RN divers swap wetsuits for body armour in Afghanistan

This news article was published under the 2010 to 2015 Conservative and Liberal Democrat coalition government

It's a long way from the murky waters of the Defence Diving School at Horsea Island, but four Royal Navy mine clearance divers have, for the past six months, swapped the sea for the hot, dusty surrounds of Helmand.

Petty Officer (Diver) Ward ‘Sharky’ Peers, Leading Seaman (Diver) Lee Jackson, Able Seaman (Diver) Phil Brierley and Able Seaman (Diver) Ian Rowe flew to Afghanistan on 8 March, but their training started well before then.

When they first arrived for pre-deployment training the divers were asked to patrol down to the end of the airfield:

We told them that we’d never patrolled before,” said PO Peers. “We were met by a look of confusion, followed by a few choice words of disbelief.

I think they expected us to already have these skills, until we pointed out that there’s not much call for us to patrol when we’re onboard!

We were definitely at a disadvantage and obviously our green skills were lacking, but by the end of our pre-deployment training [PDT] we were confident and keen to deploy,” he explained.

Sergeant Scott Docherty of the Royal Engineers oversaw much of the divers’ PDT and has been working with them in Afghanistan:

As far as EOD [explosive ordnance disposal] goes we were all at the same standard,” he said. “They might have felt they didn’t know as much but they weren’t at as much of a disadvantage as they thought.

You have to remember that not everyone in the Army does basic soldiering either.

PDT is designed to take people of all levels and for them to leave at the same standard at the end.

These guys picked up everything really quickly, from weapon handling tests on underslung grenade launchers to CQB [Close Quarters Battle] lanes and having your oppos [mates] firing live rounds just to your left and right; they were all over it!

Learning to drive the Mastiff was definitely a highlight of PDT,” said AB Rowe. “It really is a hoofing bit of kit!

Once in theatre and their mandatory training was complete, the team was almost immediately sent up to Kajaki to work with the combat-hardened 3rd Battalion The Rifles Battle Group:

It was the place that everyone wanted to go, where all our training could be consolidated into one. I think all the Army teams were a bit annoyed that it was us that went up there,” said PO Peers.

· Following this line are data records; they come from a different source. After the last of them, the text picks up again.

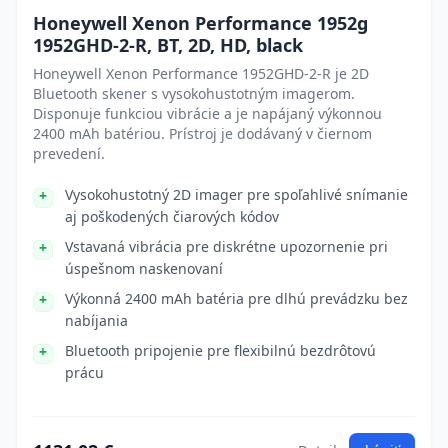
Honeywell Xenon Performance 1952g
1952GHD-2-R, BT, 2D, HD, black
Honeywell Xenon Performance 1952GHD-2-R je 2D
Bluetooth skener s vysokohustotným imagerom.
Disponuje funkciou vibrácie a je napájaný výkonnou
2400 mAh batériou. Prístroj je dodávaný v čiernom
prevedení.
Vysokohustotný 2D imager pre spoľahlivé snímanie
aj poškodených čiarových kódov
Vstavaná vibrácia pre diskrétne upozornenie pri
úspešnom naskenovaní
Výkonná 2400 mAh batéria pre dlhú prevádzku bez
nabíjania
Bluetooth pripojenie pre flexibilnú bezdrôtovú
prácu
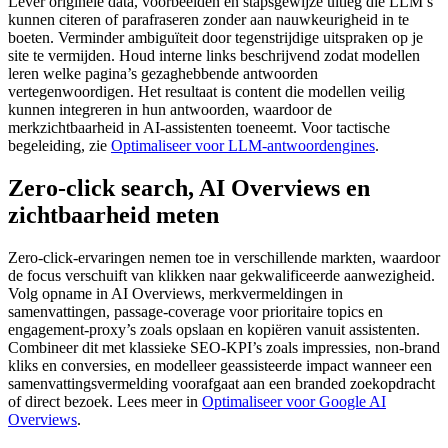
Lever originele data, voorbeelden en stapsgewijze uitleg die LLM’s
kunnen citeren of parafraseren zonder aan nauwkeurigheid in te
boeten. Verminder ambiguïteit door tegenstrijdige uitspraken op je
site te vermijden. Houd interne links beschrijvend zodat modellen
leren welke pagina’s gezaghebbende antwoorden
vertegenwoordigen. Het resultaat is content die modellen veilig
kunnen integreren in hun antwoorden, waardoor de
merkzichtbaarheid in AI‑assistenten toeneemt. Voor tactische
begeleiding, zie
Optimaliseer voor LLM-antwoordengines
.
Zero‑click search, AI Overviews en
zichtbaarheid meten
Zero‑click‑ervaringen nemen toe in verschillende markten, waardoor
de focus verschuift van klikken naar gekwalificeerde aanwezigheid.
Volg opname in AI Overviews, merkvermeldingen in
samenvattingen, passage‑coverage voor prioritaire topics en
engagement‑proxy’s zoals opslaan en kopiëren vanuit assistenten.
Combineer dit met klassieke SEO‑KPI’s zoals impressies, non‑brand
kliks en conversies, en modelleer geassisteerde impact wanneer een
samenvattingsvermelding voorafgaat aan een branded zoekopdracht
of direct bezoek. Lees meer in
Optimaliseer voor Google AI
Overviews
.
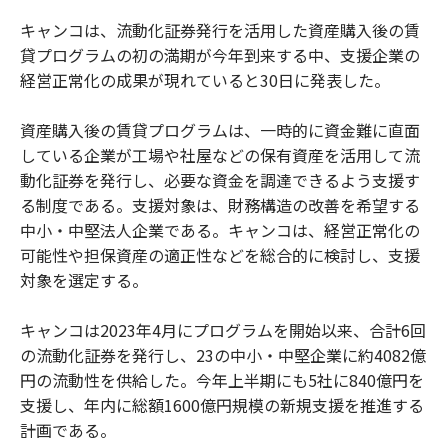
キャンコは、流動化証券発行を活用した資産購入後の賃
貸プログラムの初の満期が今年到来する中、支援企業の
経営正常化の成果が現れていると30日に発表した。
資産購入後の賃貸プログラムは、一時的に資金難に直面
している企業が工場や社屋などの保有資産を活用して流
動化証券を発行し、必要な資金を調達できるよう支援す
る制度である。支援対象は、財務構造の改善を希望する
中小・中堅法人企業である。キャンコは、経営正常化の
可能性や担保資産の適正性などを総合的に検討し、支援
対象を選定する。
キャンコは2023年4月にプログラムを開始以来、合計6回
の流動化証券を発行し、23の中小・中堅企業に約4082億
円の流動性を供給した。今年上半期にも5社に840億円を
支援し、年内に総額1600億円規模の新規支援を推進する
計画である。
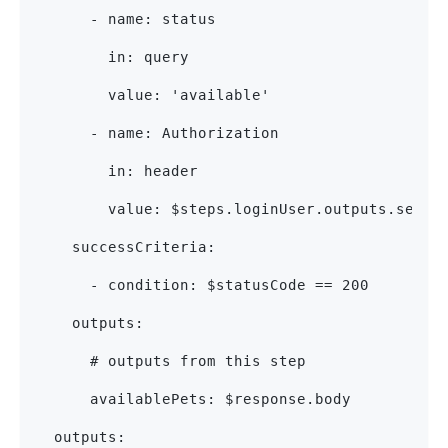
      - name: status
        in: query
        value: 'available'
      - name: Authorization
        in: header
        value: $steps.loginUser.outputs.sessi
    successCriteria:
      - condition: $statusCode == 200
    outputs:
      # outputs from this step
      availablePets: $response.body
  outputs:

It was in Kajaki, during their first patrol, that the team experienced their first contact:

It was actually a bit of a buzz,” admitted AB Rowe. “It was something completely different.

Kajaki was definitely the best part of the tour,” agreed LS Jackson. “We were able to hone our skills and left the area confident that we would be able to deal with anything that was put in front of us.

Since Kajaki the team have worked all over Helmand, including Lashkar Gah and Nad ‘Ali:

All the places we’ve been we’ve bumped into the same people and it’s been good to see them,” said AB Brierley. “It’s been a pleasure working with 21 Regiment Royal Engineers. We’ve made some good friends.

On the subject of friends, the whole team are in agreement as to the worst part of their time in Afghanistan. PO Peers said:

We’ve lost some very close friends throughout this tour. It’s been very sad … that’s definitely been the worst part of the tour.

Now nearing the end of their six months, the four divers are looking forward to going home and returning to the Fleet Diving Group:

We’re all looking forward to going on holiday and seeing our families I think,” says AB Rowe.

Sgt Docherty added:

I think the best thing about the Counter-IED Task Force is the joint nature; the banter is always good. This is the second time I’ve worked with the RN and, once again, it’s been a pleasure!